OBJECTIVES
**A.** Translate this sentence from the fly-fishing thread into Spanish: "Fly fishing is very addictive!"
**B.** In the fly-fishing thread, what weight of fly rod did azevedo16 buy that weekend?
**C.** Copy the passage of the fly-fishing thread word for word, starting with "## azevedo16 (Aug" and going on through "(Mar 2, 2011)".

EXTRACT

• • • •

# 6-4-13 Blackwater



## azevedo16 (Aug 18, 2010)

Launched around 7 am this morning, to see if the bream were hitting popping bugs. Ended up with 5 10"bluegill and several small bass. I bought a 4 wt this weekend and had a blast. Funny thing is after using it for a little while my casting dramatically improved on my other rods. All in all a fun morning, the more I pick up a flyrod the less I want to use a spinning reel or bait caster. Still a lot to learn but am having a blast doing it


----------



## tips n tails (Mar 2, 2011)

Very nice gills.


----------



## timeflies (Oct 3, 2007)

azevedo16 said:


> Launched around 7 am this morning, to see if the bream were hitting popping bugs. Ended up with 5 10"bluegill and several small bass. I bought a 4 wt this weekend and had a blast. Funny thing is after using it for a little while my casting dramatically improved on my other rods. All in all a fun morning, the more I pick up a flyrod the less I want to use a spinning reel or bait caster. Still a lot to learn but am having a blast doing it


This makes me happy. Sounds like a great day! I have been thinking about a freshwater trip for some time, just haven't gone. There is a particular critter that I would like to stretch the 8 wt out on.......


----------



## ditz (Apr 22, 2012)

Yea, I seldom use anything but the flyrod. It is not always the most productive and in some cases very difficult, if not impossible to use but it is by far the most enjoyable to use.:thumbup:


----------



## wtbfishin (Dec 2, 2011)

Nice! The F-rod can win you over for sure :yes:!


----------



## Charlie2 (Oct 2, 2007)

*Fly.Fishing*



wtbfishin said:


> Nice! The F-rod can win you over for sure :yes:!


Fly fishing is very addictive! C2


----------



## 2flyfish (Mar 12, 2013)

I'm actually heading over there, from Texas, to look at houses on Sat and Sun. I should be living in the Ft. Walton/Niceville area in July and would love to meet up to find some non-salt places to fish. You can fish my 2wt also. You'll end up buying one though, so that part is up to you. You can't beat the 2wt for bream fishing. I did it with a 4wt for 2 years and bought the 2 for fun. I haven't used the 4wt in a year. I've caught bass up to 3# with the 2wt also. It's just hard slinging those bigger bass bugs/poppers, but you don't always need the bigger ones. The 3# that I landed was on a #10 hook.


----------

• • • •

GIVEN ENTRIES
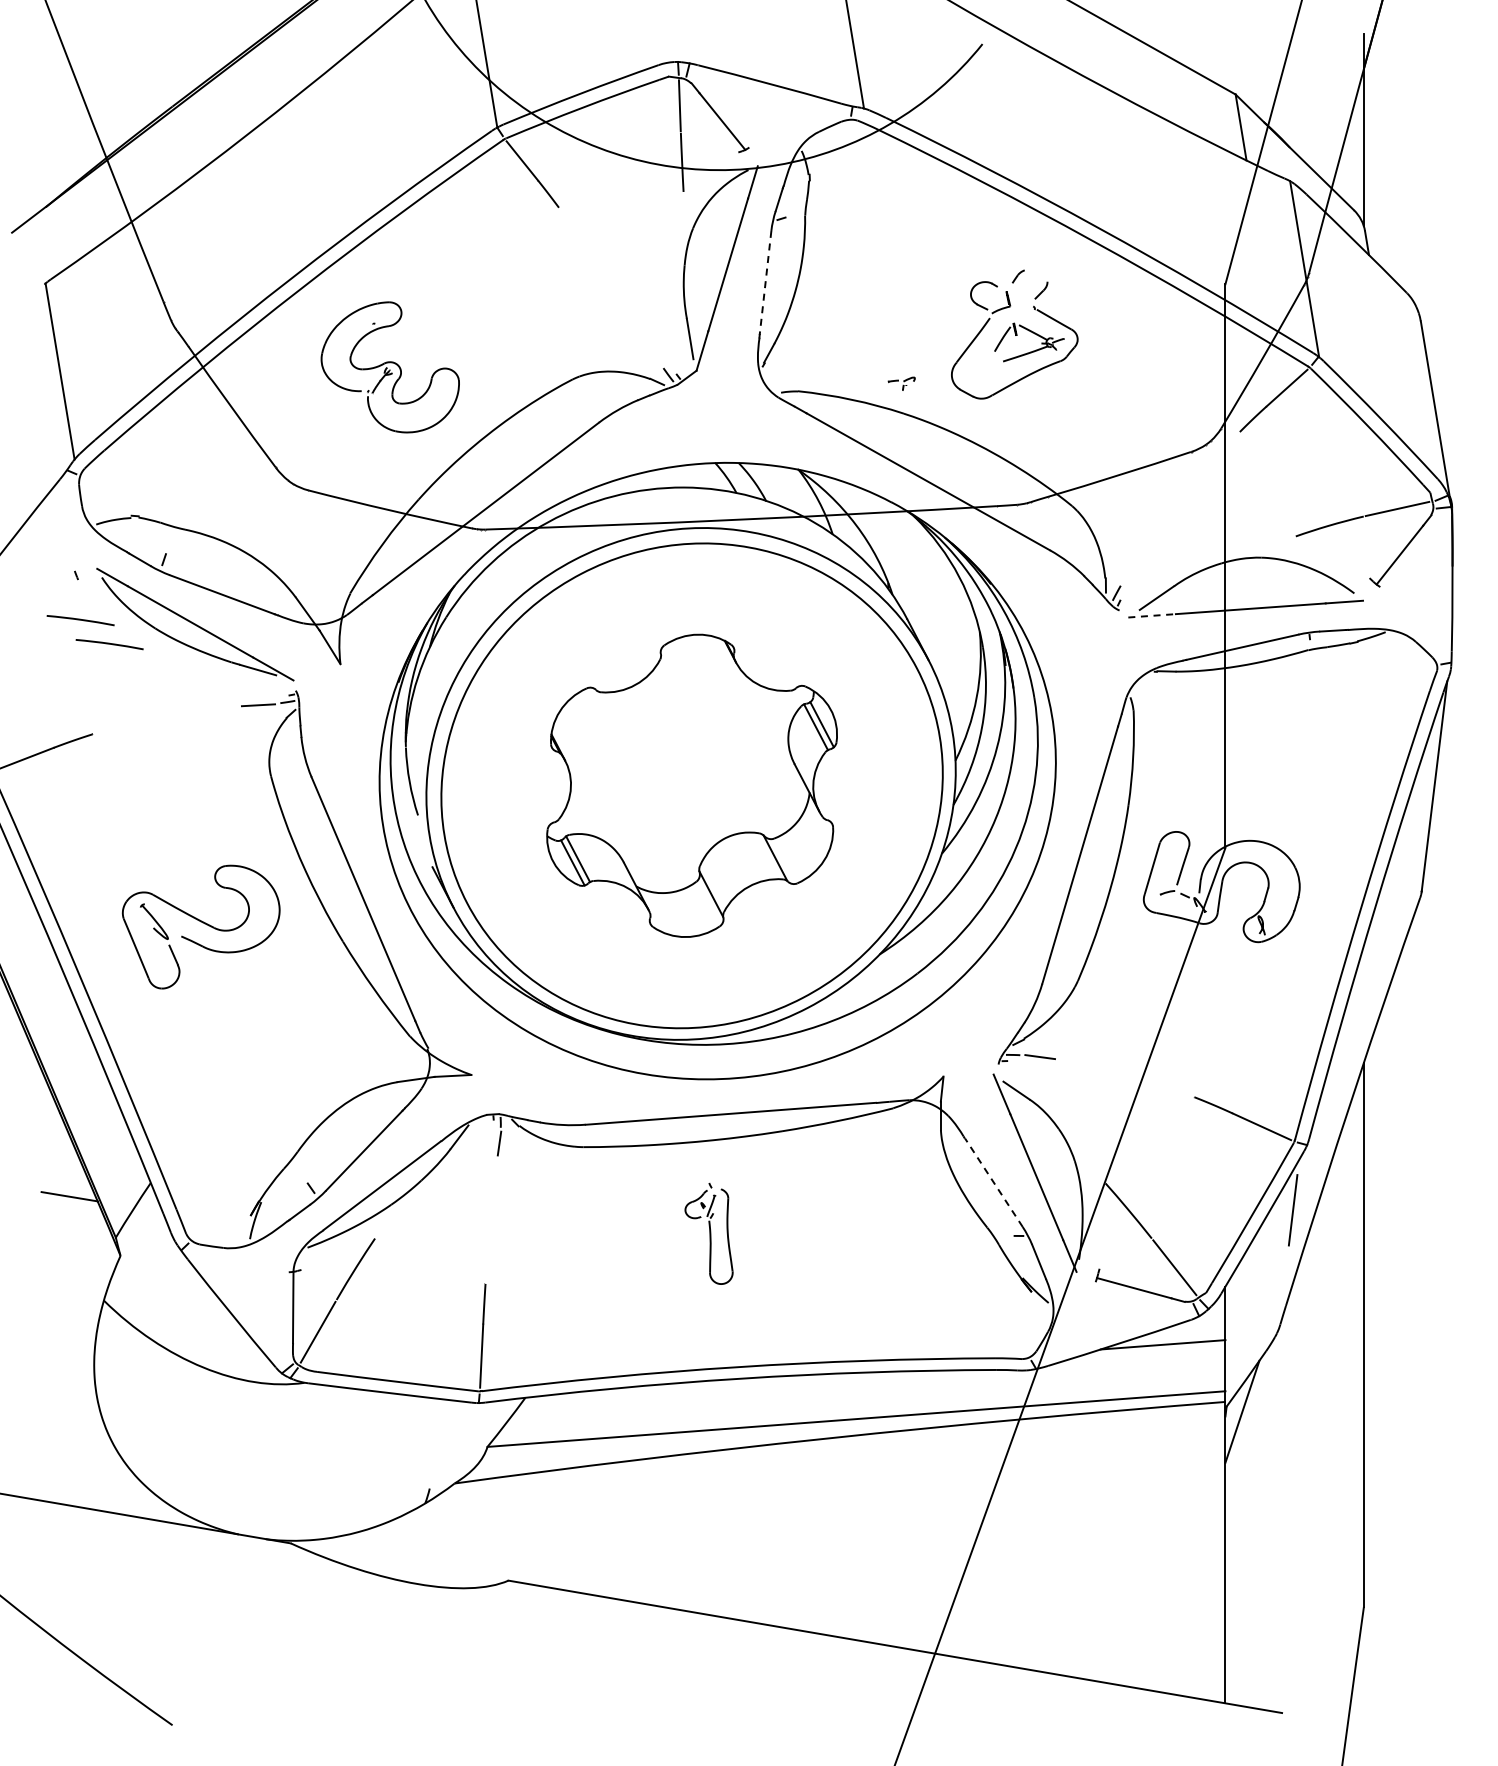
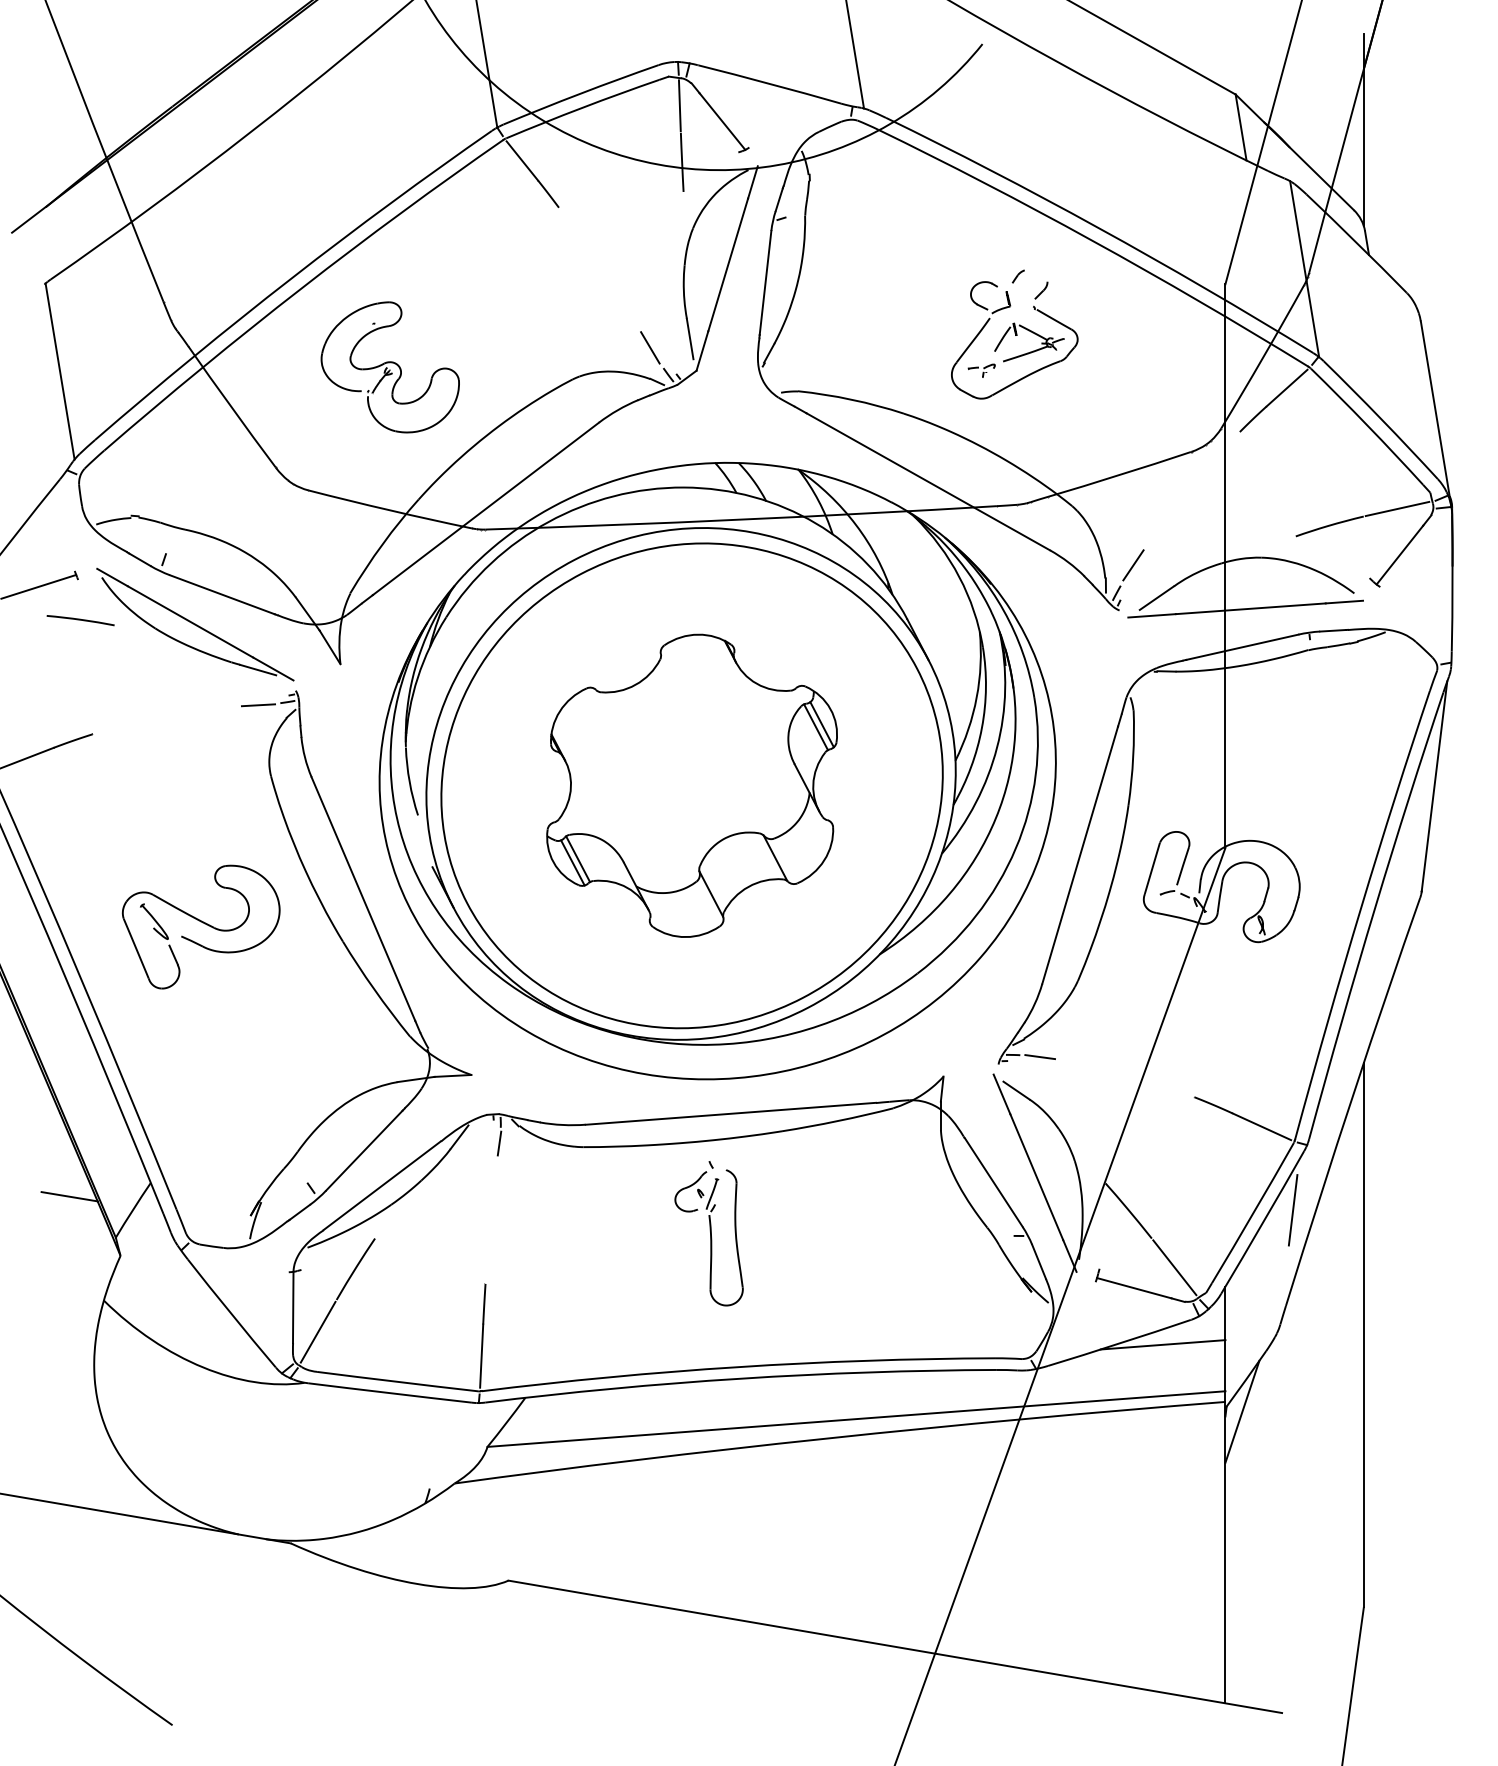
line at (765, 283): dashed -> solid
line at (650, 347): none -> present
part at (901, 383) position: (901, 383) -> (981, 370)
line at (1133, 565): none -> present
line at (39, 586): none -> present
line at (1152, 615): dashed -> solid
line at (109, 644): present -> none
line at (993, 1182): dashed -> solid
part at (708, 1233) size: 50x103 px -> 70x146 px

• • • •

EXPECTED RESPONSES
**A.** ¡La pesca con mosca es muy adictiva!

**B.** A 4 wt.

**C.**
## azevedo16 (Aug 18, 2010)

Launched around 7 am this morning, to see if the bream were hitting popping bugs. Ended up with 5 10"bluegill and several small bass. I bought a 4 wt this weekend and had a blast. Funny thing is after using it for a little while my casting dramatically improved on my other rods. All in all a fun morning, the more I pick up a flyrod the less I want to use a spinning reel or bait caster. Still a lot to learn but am having a blast doing it


----------



## tips n tails (Mar 2, 2011)